Analyzing Large, Multilayer Networks

Analyzing Large, Multilayer Networks

UNT Diving Eagle
October 12, 2020

COLLEGE OF ENGINEERING

If you’re a binge watcher, avid online shopper, or heart all the social media channels, then UNT associate professor Sanjukta Bhowmick’s research might be of interest to you.

She’s received a new $320,000 grant from the National Science Foundation to develop theoretical foundations and software to more effectively analyze large multilayer networks, like those used by organizations like Netflix, Amazon, or Facebook to determine user recommendations.

The method behind the process is graph theory, and it can be rather complex.

“A lot of graph theory is based on one feature,” says Bhowmick, a faculty member in the Department of Computer Science and Engineering. “On social media, if you are connected, you are friends. That is one feature. If you’re watching a movie, and it is an action movie, that’s one feature. Ultimately, these companies are connecting people with similar interests based on graph theory.”

Bhowmick’s research focuses on graph theory. The basic unit of a graph is a point and two lines. The set of points and lines make up one network layer. A network could be anything from social constructs, like two people (points) becoming friends on social media (line), proteins that are connected biologically, or cities connected by a highway.

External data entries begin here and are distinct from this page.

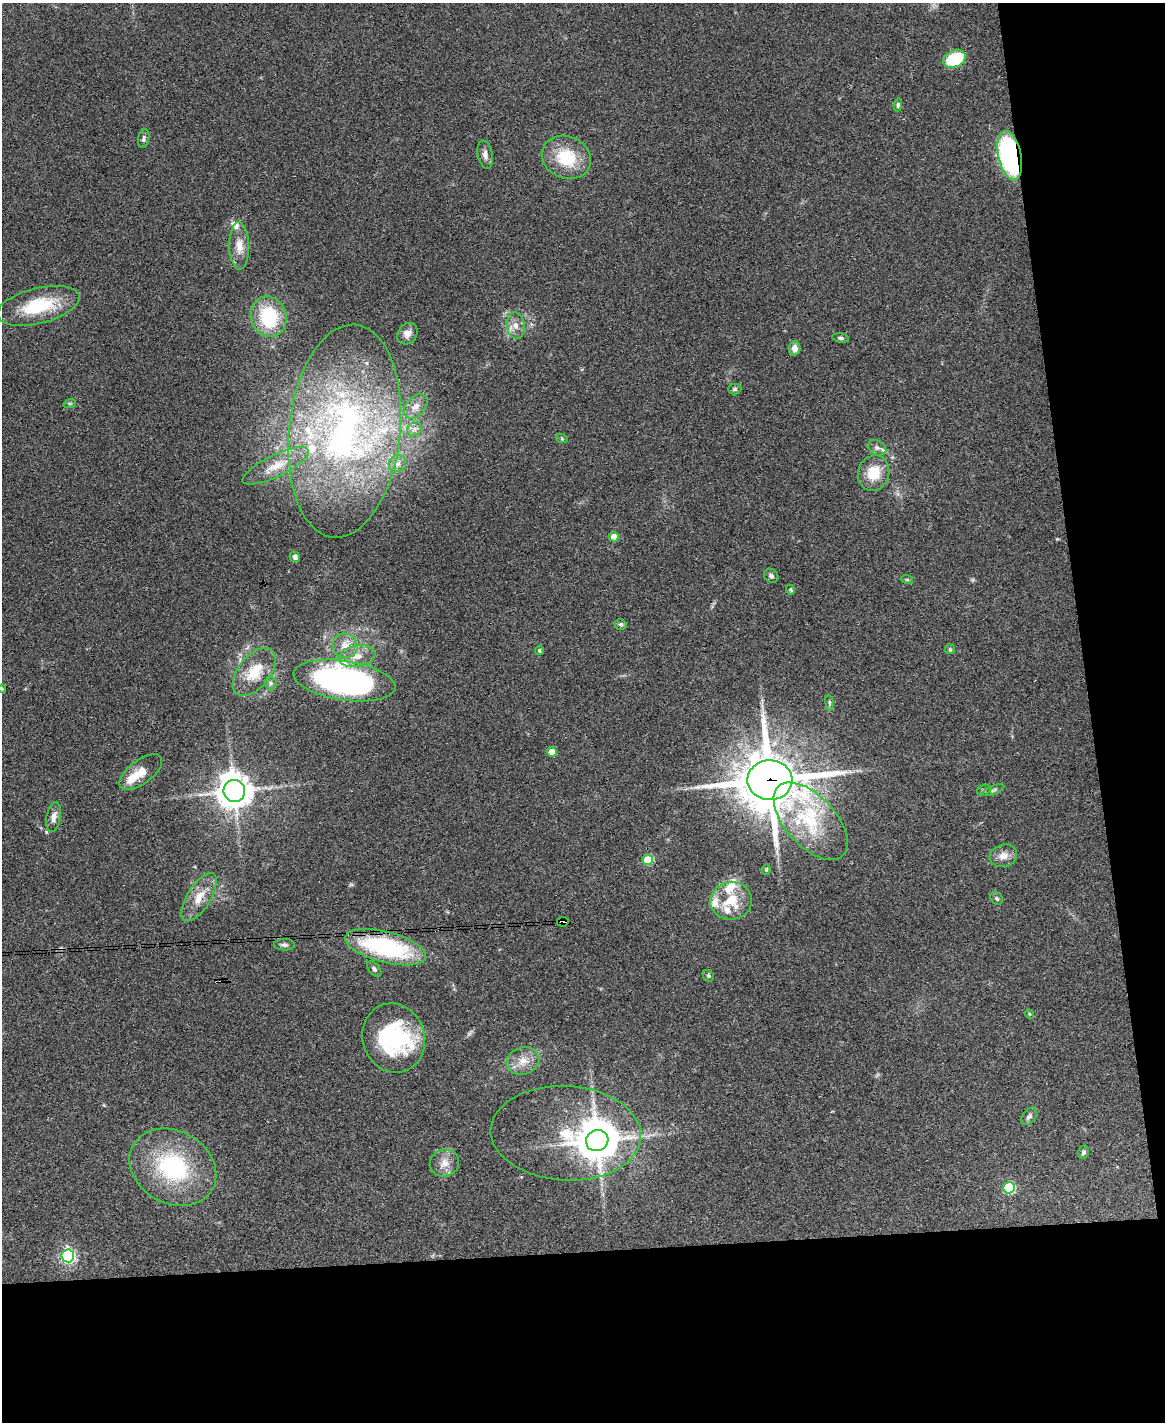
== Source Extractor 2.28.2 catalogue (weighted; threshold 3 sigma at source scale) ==
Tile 12 of 4 x 3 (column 4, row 3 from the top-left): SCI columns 3491-4653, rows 240-1659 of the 4653 x 4631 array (HDU 1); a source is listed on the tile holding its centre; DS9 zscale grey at full resolution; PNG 1167 x 1424 px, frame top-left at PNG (2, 3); each listed source drawn as its Kron ellipse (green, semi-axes under 4 px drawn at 4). Shown black and unused: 19% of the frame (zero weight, under 3 of 4 exposures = <1% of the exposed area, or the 3 px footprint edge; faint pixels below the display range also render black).
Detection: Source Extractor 2.28.2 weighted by HDU 2 'WHT'; one run over the whole footprint, this tile lists its part. Background 0.0739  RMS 0.0056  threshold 0.025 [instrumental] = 3 sigma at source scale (4.5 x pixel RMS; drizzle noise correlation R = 1.50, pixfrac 1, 0.05/0.05 arcsec/px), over >= 5 px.
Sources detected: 80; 2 inside a brighter object's white glare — neither listed nor drawn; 10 inside a brighter listed object's ellipse — not listed separately; the other 68 listed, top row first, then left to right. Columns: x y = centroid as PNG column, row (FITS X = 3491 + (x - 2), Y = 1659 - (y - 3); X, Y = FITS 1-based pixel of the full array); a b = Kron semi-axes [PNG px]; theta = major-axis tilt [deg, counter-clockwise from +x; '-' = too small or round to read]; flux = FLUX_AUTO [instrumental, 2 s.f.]
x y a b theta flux
954 59 12 8 21 29
898 105 6 4 83 1.1
144 138 9 5 79 1.6
485 155 14 7 -79 3.4
1010 156 25 11 -78 110
566 157 25 21 -22 24
239 246 24 10 -88 7.9
38 306 42 17 14 31
269 317 20 17 -73 34
516 326 13 9 -81 4.3
407 334 11 9 52 3.7
841 338 8 4 -10 1.2
794 348 7 6 - 4
735 389 6 5 - 1
70 403 6 4 19 0.77
416 406 14 9 47 4.7
414 429 8 6 47 2.1
345 431 107 55 84 210
562 439 6 4 -20 0.68
877 448 10 7 -28 2.4
397 463 9 8 - 3.1
276 466 36 11 26 12
874 473 18 15 70 14
614 537 5 4 - 7.6
295 557 5 5 - 1.6
771 576 8 6 -41 1.7
907 579 6 4 -19 0.62
791 590 5 4 - 0.84
621 624 6 5 - 1.2
345 646 13 12 - 6.7
950 649 5 5 - 0.69
539 650 5 4 - 0.8
357 656 18 10 10 7.5
254 672 28 16 51 16
344 680 51 20 -8 170
271 683 6 6 - 1.2
2 689 4 4 - 0.57
829 703 8 4 -82 0.97
552 752 5 4 - 9.6
141 772 25 12 37 8.8
770 780 22 20 -2 3300
984 790 7 5 19 1.3
993 790 12 3 22 1.3
234 791 11 10 - 960
54 817 15 7 80 3.9
811 821 47 25 -47 41
1003 856 14 11 15 5
648 860 5 5 - 27
766 869 5 4 - 0.66
199 897 27 11 58 10
997 898 7 5 -46 1
731 901 21 18 7 17
563 922 6 4 9 110
284 945 10 5 -1 1.5
386 947 41 15 -14 73
374 969 9 5 -49 1.5
708 976 6 5 - 0.83
1029 1014 5 4 - 0.66
394 1038 35 31 -71 58
523 1061 16 13 17 7.8
1029 1116 10 6 52 1.8
566 1133 75 47 -3 87
597 1141 11 10 - 1300
1083 1152 6 5 - 1.4
444 1163 15 13 19 6
173 1167 45 36 -30 59
1009 1188 6 5 - 50
68 1256 6 6 - 150
Overlapping masked pixels (flux is a lower limit): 3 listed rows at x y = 1010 156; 770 780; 563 922
Isophote crosses this tile's border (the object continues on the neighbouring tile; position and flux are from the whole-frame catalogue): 1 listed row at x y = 2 689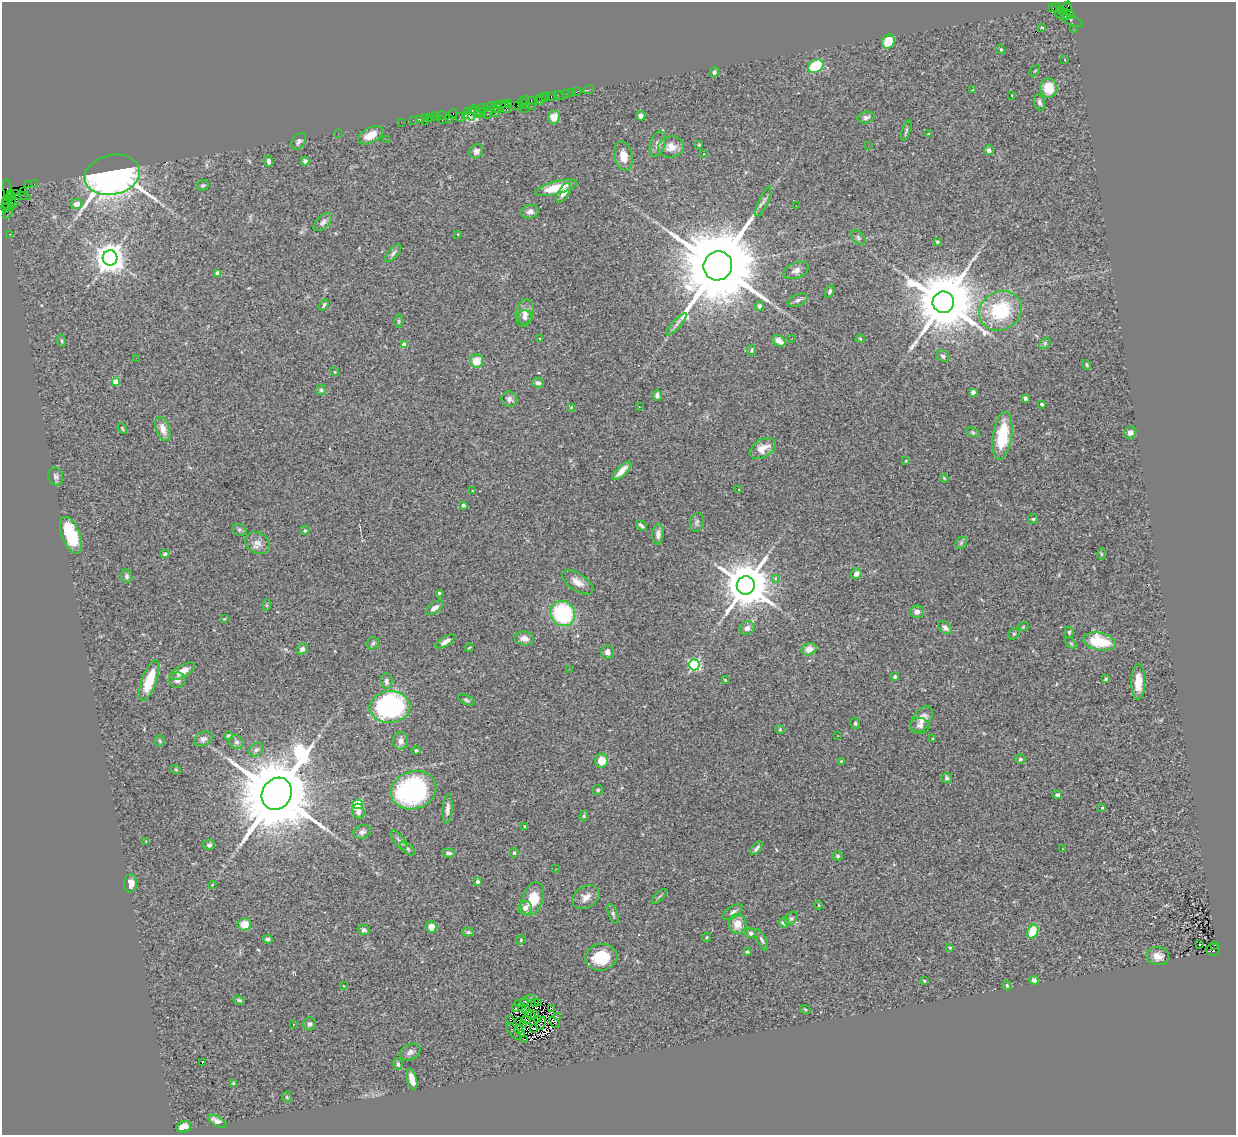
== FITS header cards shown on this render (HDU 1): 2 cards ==
NAXIS1  =                 1234
NAXIS2  =                 1133

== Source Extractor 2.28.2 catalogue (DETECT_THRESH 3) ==
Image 1234 x 1133 px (HDU 1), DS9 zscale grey, 1 PNG px = 1 image px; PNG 1238 x 1137 px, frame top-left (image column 1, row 1133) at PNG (2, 2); each listed source drawn as its Kron ellipse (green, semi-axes under 4 px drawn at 4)
Background 1.68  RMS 0.082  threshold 0.247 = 3 sigma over >= 5 px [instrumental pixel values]
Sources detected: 316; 3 with non-positive FLUX_AUTO (blend fragments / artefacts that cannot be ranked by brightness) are neither listed nor drawn; the other 313 listed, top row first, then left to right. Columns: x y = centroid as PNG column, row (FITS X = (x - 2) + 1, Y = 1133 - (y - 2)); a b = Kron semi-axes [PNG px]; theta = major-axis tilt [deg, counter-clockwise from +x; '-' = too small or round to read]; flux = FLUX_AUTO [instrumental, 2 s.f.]
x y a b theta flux
1056 7 4 3 - 45
1052 8 3 2 - 560
1067 10 9 4 80 400
1061 11 4 3 - 140
1066 14 5 4 - 300
1070 14 5 4 - 410
1069 19 16 4 -24 370
1041 28 3 3 - 210
1074 30 2 2 - 26
888 42 7 6 - 100
1001 49 5 4 - 6.9
1065 60 2 2 - 4.4
816 66 8 6 33 250
1035 71 6 2 44 4.5
714 72 5 4 - 10
1049 88 9 8 - 130
588 90 5 3 - 52
973 90 3 2 - 6
576 92 4 2 - 59
571 93 2 2 - 22
565 94 3 2 - 62
560 95 6 2 -19 28
1012 95 3 2 - 9.4
552 96 5 3 - 160
546 97 5 3 - 51
539 98 3 3 - 110
542 99 6 3 60 160
531 100 3 2 - 41
525 101 5 3 - 75
523 103 6 3 -69 150
1039 103 8 5 -73 17
505 104 4 2 - 150
509 104 3 3 - 140
499 105 6 2 0 39
517 105 2 2 - 58
532 106 2 2 - 54
490 107 7 3 15 390
505 107 6 2 -54 200
481 108 6 2 6 150
498 108 4 3 - 120
525 108 5 2 - 140
494 109 4 3 - 210
476 111 5 3 - 210
468 112 4 2 - 71
495 112 4 3 - 360
472 113 8 4 81 430
480 113 7 4 21 290
488 113 6 3 66 220
453 114 5 2 - 90
441 115 5 3 - 110
465 115 3 3 - 80
641 116 5 4 - 24
430 117 4 2 - 81
435 117 5 3 - 110
460 117 5 2 - 180
554 117 6 6 - 73
866 117 8 5 11 19
425 118 3 2 - 59
449 118 3 2 - 120
419 119 2 2 - 42
413 120 2 2 - 41
442 120 3 2 - 90
425 121 2 2 - 170
401 122 2 2 - 27
906 131 11 3 70 9.5
338 133 2 2 - 48
928 134 4 2 - 3.6
371 135 14 7 26 62
387 139 2 2 - 3.4
299 141 9 6 55 16
658 144 13 7 72 28
699 145 4 3 - 4.3
868 146 2 2 - 3.7
671 147 13 10 9 49
989 150 5 5 - 18
476 151 7 6 - 21
704 154 3 2 - 14
624 156 15 9 -77 61
268 161 6 4 -71 18
305 161 4 4 - 16
112 175 28 20 12 4200
34 184 2 2 - 24
29 185 4 2 - 74
203 185 6 5 - 11
556 188 21 6 14 160
8 189 10 3 -80 78
24 191 3 3 - 100
564 193 11 5 58 38
19 195 12 4 -13 390
10 196 5 3 - 160
6 200 4 2 - 76
11 200 6 3 80 180
15 200 7 3 64 330
763 201 16 4 65 21
76 204 6 5 - 34
8 205 7 3 -29 290
796 205 2 2 - 3
6 208 5 3 - 140
530 212 9 6 16 24
8 213 6 3 53 110
323 222 11 6 43 20
10 234 3 2 - 56
458 235 3 3 - 19
858 238 9 5 -48 14
937 242 4 4 - 11
393 253 11 5 48 16
110 258 7 7 - 8700
718 266 15 14 - 88000
796 270 13 8 22 27
218 273 4 4 - 46
830 291 6 4 64 14
798 300 10 6 21 16
943 302 11 10 - 61000
324 305 6 3 57 9
759 306 5 4 - 12
1001 311 22 19 30 360
525 313 14 8 80 39
525 317 7 7 - 21
398 321 6 4 -90 6.6
676 324 14 4 47 23
792 338 3 2 - 5.1
539 339 3 2 - 9.9
860 339 4 4 - 5.8
61 341 6 3 -81 6.9
779 341 7 5 -29 29
1045 343 6 4 46 8.5
404 345 4 4 - 79
751 350 6 3 80 6.2
943 356 7 5 -33 12
136 358 2 2 - 42
477 361 7 6 - 84
1087 365 5 3 - 6.1
335 372 5 3 - 4.6
116 382 4 4 - 97
538 383 6 5 - 16
321 390 5 5 - 8.1
973 392 4 4 - 27
657 395 6 4 -81 13
1025 398 4 3 - 11
509 399 8 7 - 20
1042 404 3 3 - 10
571 407 3 3 - 3.7
639 407 3 2 - 7
122 428 5 3 - 6
163 429 12 7 -71 51
973 432 7 4 -21 8.8
1130 433 6 6 - 24
1002 436 24 9 82 260
763 448 14 8 30 62
905 461 4 2 - 3.8
622 471 12 5 46 51
56 476 9 7 -73 16
944 478 4 3 - 4.6
739 489 4 2 - 3.5
473 491 3 3 - 4.6
463 505 3 3 - 8.4
1033 519 5 5 - 7.7
697 522 10 6 75 15
641 526 6 3 -42 13
239 530 7 5 -21 9.8
305 530 5 4 - 7.9
658 534 10 5 87 25
71 535 19 9 -69 260
257 543 13 10 -28 42
961 543 7 5 48 11
165 554 5 4 - 11
1101 554 5 3 - 5.3
856 574 5 5 - 35
127 576 7 5 -78 15
776 578 3 3 - 37
577 582 18 8 -34 47
746 585 9 9 - 32000
439 593 3 3 - 8.1
267 605 6 4 90 6.8
435 608 10 5 36 29
917 612 7 6 - 27
563 614 13 12 - 510
224 619 4 3 - 5.3
1023 627 5 3 - 5.6
747 628 7 6 - 25
945 628 8 5 -39 20
1069 632 5 4 - 7.3
1014 634 6 5 - 9.3
524 638 10 7 -8 34
446 641 11 4 32 29
1099 641 16 8 -12 230
373 643 6 5 - 11
1071 643 7 4 -45 8.6
469 648 5 3 - 4.5
302 649 6 5 - 21
809 649 7 6 - 47
607 652 7 6 - 25
694 665 5 5 - 690
569 669 3 2 - 5.8
183 671 14 6 30 58
895 677 4 4 - 7.8
1106 679 3 2 - 6.6
149 680 21 7 70 140
177 680 8 7 - 22
725 680 4 3 - 4.8
386 681 8 6 -88 19
1138 682 18 7 90 89
466 700 9 4 -25 11
390 707 20 16 5 1000
921 719 15 8 55 50
855 723 6 4 -77 8.8
920 726 9 7 -14 22
780 729 4 4 - 6
838 735 2 2 - 5
228 736 4 4 - 9.7
203 739 9 7 26 18
932 739 3 2 - 4.3
160 741 5 5 - 7.8
401 741 9 7 88 28
236 742 8 6 -33 15
256 750 8 6 42 17
416 750 4 4 - 5.4
1020 759 5 4 - 12
602 761 7 6 - 83
841 761 4 4 - 4.5
176 770 5 3 - 5
947 778 5 5 - 10
413 790 23 19 17 920
598 790 5 5 - 7.8
277 794 17 14 58 72000
1057 795 5 4 - 14
358 804 5 4 - 330
1102 808 4 3 - 11
447 809 15 5 86 27
358 811 7 6 - 34
584 816 5 4 - 7.4
524 826 3 2 - 3.9
362 832 9 6 20 18
399 840 11 5 -54 17
146 841 4 3 - 4.7
209 845 6 5 - 13
756 848 8 3 50 15
1062 848 2 2 - 3.4
407 849 9 5 -40 12
449 853 6 4 -6 17
514 853 5 4 - 9.3
838 856 5 4 - 8.9
556 869 3 2 - 8.1
478 882 4 4 - 19
131 883 9 6 86 41
212 885 4 3 - 4.6
659 896 10 2 45 8
586 897 14 10 34 47
533 899 17 10 70 130
819 905 4 3 - 3.9
525 908 7 6 - 38
733 912 11 5 34 19
613 914 10 4 -69 13
791 918 7 5 48 12
784 923 5 5 - 27
244 924 7 6 - 65
737 924 10 9 - 68
431 927 6 5 - 56
364 930 6 5 - 14
1033 931 7 5 65 120
468 932 6 4 1 9
751 933 5 5 - 16
707 937 4 4 - 5.9
268 939 5 4 - 14
521 940 5 4 - 5.3
762 940 11 4 -64 14
1200 945 3 2 - 10
1215 945 3 2 - 270
950 948 4 3 - 5.3
1213 950 7 6 - 680
747 952 3 3 - 5.7
1158 956 11 9 -8 43
601 957 16 13 7 180
1034 980 4 4 - 21
924 981 3 2 - 4.8
1007 985 5 3 - 5.2
344 986 2 2 - 3.9
530 999 5 2 - 6.5
239 1000 6 3 -18 8.3
525 1001 3 2 - 5.1
534 1002 4 2 - 7.8
538 1003 4 2 - 10
518 1004 2 2 - 2.1
521 1006 3 2 - 3.5
516 1008 4 2 - 2.1
525 1009 3 2 - 5.6
552 1009 3 2 - 7.6
805 1009 5 3 - 5.2
534 1014 3 2 - 3.5
530 1015 5 2 - 2
557 1017 3 2 - 5.7
538 1019 4 2 - 5.9
510 1020 4 2 - 3.4
526 1020 5 2 - 9.1
520 1021 3 2 - 3.1
554 1022 6 2 -47 7.1
541 1023 6 2 67 1.4
293 1024 3 2 - 5.5
310 1024 6 6 - 18
524 1024 3 2 - 4.2
533 1028 4 2 - 7.1
518 1030 4 2 - 6.3
514 1032 10 2 -49 4.6
521 1034 3 2 - 8.6
524 1039 3 2 - 7.8
410 1052 11 7 27 24
202 1063 3 2 - 40
398 1064 6 4 -79 12
412 1079 11 5 -76 51
233 1083 4 3 - 6.2
287 1097 5 5 - 6.3
217 1121 10 5 -29 40
184 1127 7 5 13 56
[3 non-positive-flux detections neither listed nor drawn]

“In reality, most things have multiple features. So, that action movie may also have an actor in it that you really like. That’s a second feature. Or, perhaps, you like watching movies in a specific language, that’s another feature. For each feature, you could make a network,” she says. “So, you wind up with all these features connecting movies together that you can analyze, but we want to do analysis on multiple features or graphs representing them at the same time.”

That’s where the challenge comes in and where Bhowmick’s research could reshape how researchers and industry professionals use graph theory.

“If we want to be able to find clusters in these graphs, we have to combine all the graphs together, but we could lose some of the language in doing so,” Bhowmick says. “With our method, we’re hoping to make it so there isn’t any loss of data.”

She, along with collaborators at UT Arlington and Penn State, will use a divide-and-conquer technique called network decoupling to subdivide the multilayers for easier analysis.

“This project will provide a new capability for multiple research communities and will build a repository for multilayer networks,” she says.

Bhowmick says the same method could be used for applications in technology, biology, or epidemiology, like determining COVID-19’s spread, among other areas.